ABOUT THIS EXERCISE
Your answer should be a single number: how many lines in the data below hold the string "always".

--- START ---

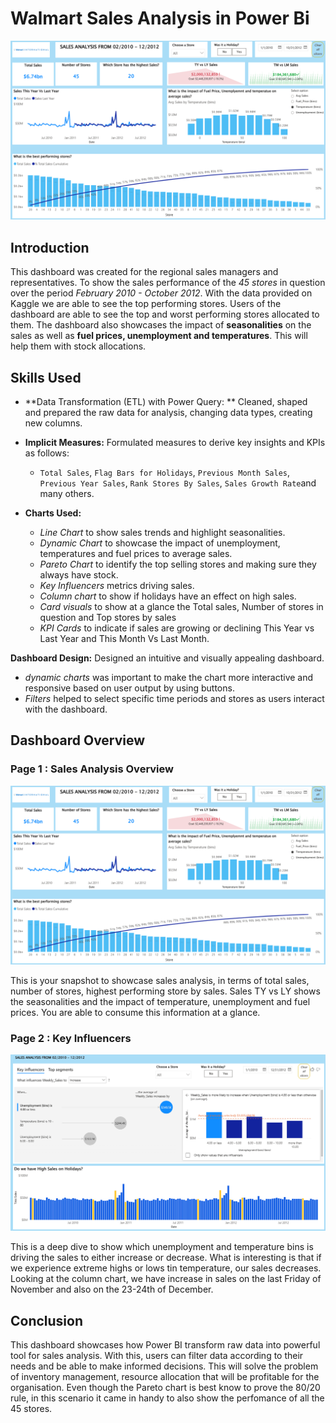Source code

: # Walmart Sales Analysis in Power Bi

![Walmart Sales Analysis Dashboard](/Images/Walmart%20Sales%20Analysis%20Dashboard.png)

## Introduction
This dashboard was created for the regional sales managers and representatives. To show the sales performance of the *45 stores* in question over the period *February 2010 - October 2012*. With the data provided on Kaggle we are able to see the top performing stores. Users of the dashboard are able to see the top and worst performing stores allocated to them. The dashboard also showcases the impact of **seasonalities** on the sales as well as **fuel prices, unemployment and temperatures**. This will help them with stock allocations.

## Skills Used

- **Data Transformation (ETL) with Power Query: **
Cleaned, shaped and prepared the raw data for analysis, changing data types, creating new columns.
- **Implicit Measures:** Formulated measures to derive key insights and KPIs as follows:
    - `Total Sales`, `Flag Bars for Holidays`, `Previous Month Sales`, `Previous Year Sales`, `Rank Stores By Sales`, `Sales Growth Rate`and many others.
- **Charts Used:** 

    - *Line Chart* to show sales trends and     highlight seasonalities. 
    - *Dynamic Chart* to showcase the impact of unemployment, temperatures and fuel prices to average sales. 
    - *Pareto Chart* to identify the top selling stores and making sure they always have stock.
    - *Key Influencers* metrics driving sales. 
    - *Column chart* to show if holidays have an effect on high sales.
    - *Card visuals* to show at a glance the Total sales, Number of stores in question and Top stores by sales
    - *KPI Cards* to indicate if sales are growing or declining This Year vs Last Year and This Month Vs Last Month.

**Dashboard Design:** Designed an intuitive and visually appealing dashboard. 

-    *dynamic charts* was important to make the chart more interactive and responsive based on user output by using buttons.
- *Filters* helped to select specific time periods and stores as users interact with the dashboard.

## Dashboard Overview

### Page 1 : Sales Analysis Overview

![Walmart Sales Analysis Dashboard](/Images/Walmart%20Sales%20Analysis%20Dashboard.png)

This is your snapshot to showcase sales analysis, in terms of total sales, number of stores, highest performing store by sales. Sales TY vs LY shows the seasonalities and the impact of temperature, unemployment and fuel prices. You are able to consume this information at a glance.

### Page 2 : Key Influencers

![Key Influencers Sales](/Images/Key%20Influencers%20Sales.png)

This is a deep dive to show which unemployment and temperature bins is driving the sales to either increase or decrease. What is interesting is that if we experience extreme highs or lows tin temperature, our sales decreases. Looking at the column chart, we have increase in sales on the last Friday of November and also on the 23-24th of December.

## Conclusion

This dashboard showcases how Power BI transform raw data into powerful tool for sales analysis. With this, users can filter data according to their needs and be able to make informed decisions. This will solve the problem of inventory management, resource allocation that will be profitable for the organisation. Even though the Pareto chart is best know to prove the 80/20 rule, in this scenario it came in handy to also show the perfomance of all the 45 stores. 


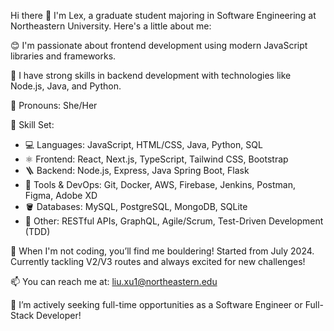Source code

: Hi there 👋 
I'm Lex, a graduate student majoring in Software Engineering at Northeastern University. Here's a little about me:

😊 I'm passionate about frontend development using modern JavaScript libraries and frameworks.

🚀 I have strong skills in backend development with technologies like Node.js, Java, and Python.

👧 Pronouns: She/Her

🧰 Skill Set:
- 💻 Languages: JavaScript, HTML/CSS, Java, Python, SQL
- ⚛️ Frontend: React, Next.js, TypeScript, Tailwind CSS, Bootstrap
- 🪜 Backend: Node.js, Express, Java Spring Boot, Flask
- 🔧 Tools & DevOps: Git, Docker, AWS, Firebase, Jenkins, Postman, Figma, Adobe XD
- 🪣 Databases: MySQL, PostgreSQL, MongoDB, SQLite
- 📓 Other: RESTful APIs, GraphQL, Agile/Scrum, Test-Driven Development (TDD)

🧗 When I'm not coding, you’ll find me bouldering! Started from July 2024. Currently tackling V2/V3 routes and always excited for new challenges!

📫 You can reach me at: liu.xu1@northeastern.edu

🔭 I’m actively seeking full-time opportunities as a Software Engineer or Full-Stack Developer!
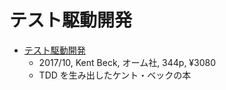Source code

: # テスト駆動開発

- [テスト駆動開発](https://shop.ohmsha.co.jp/shopdetail/000000004967/)
  - 2017/10, Kent Beck, オーム社, 344p, ¥3080
  - TDD を生み出したケント・ベックの本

--- END ---

TASK RESPONSE
2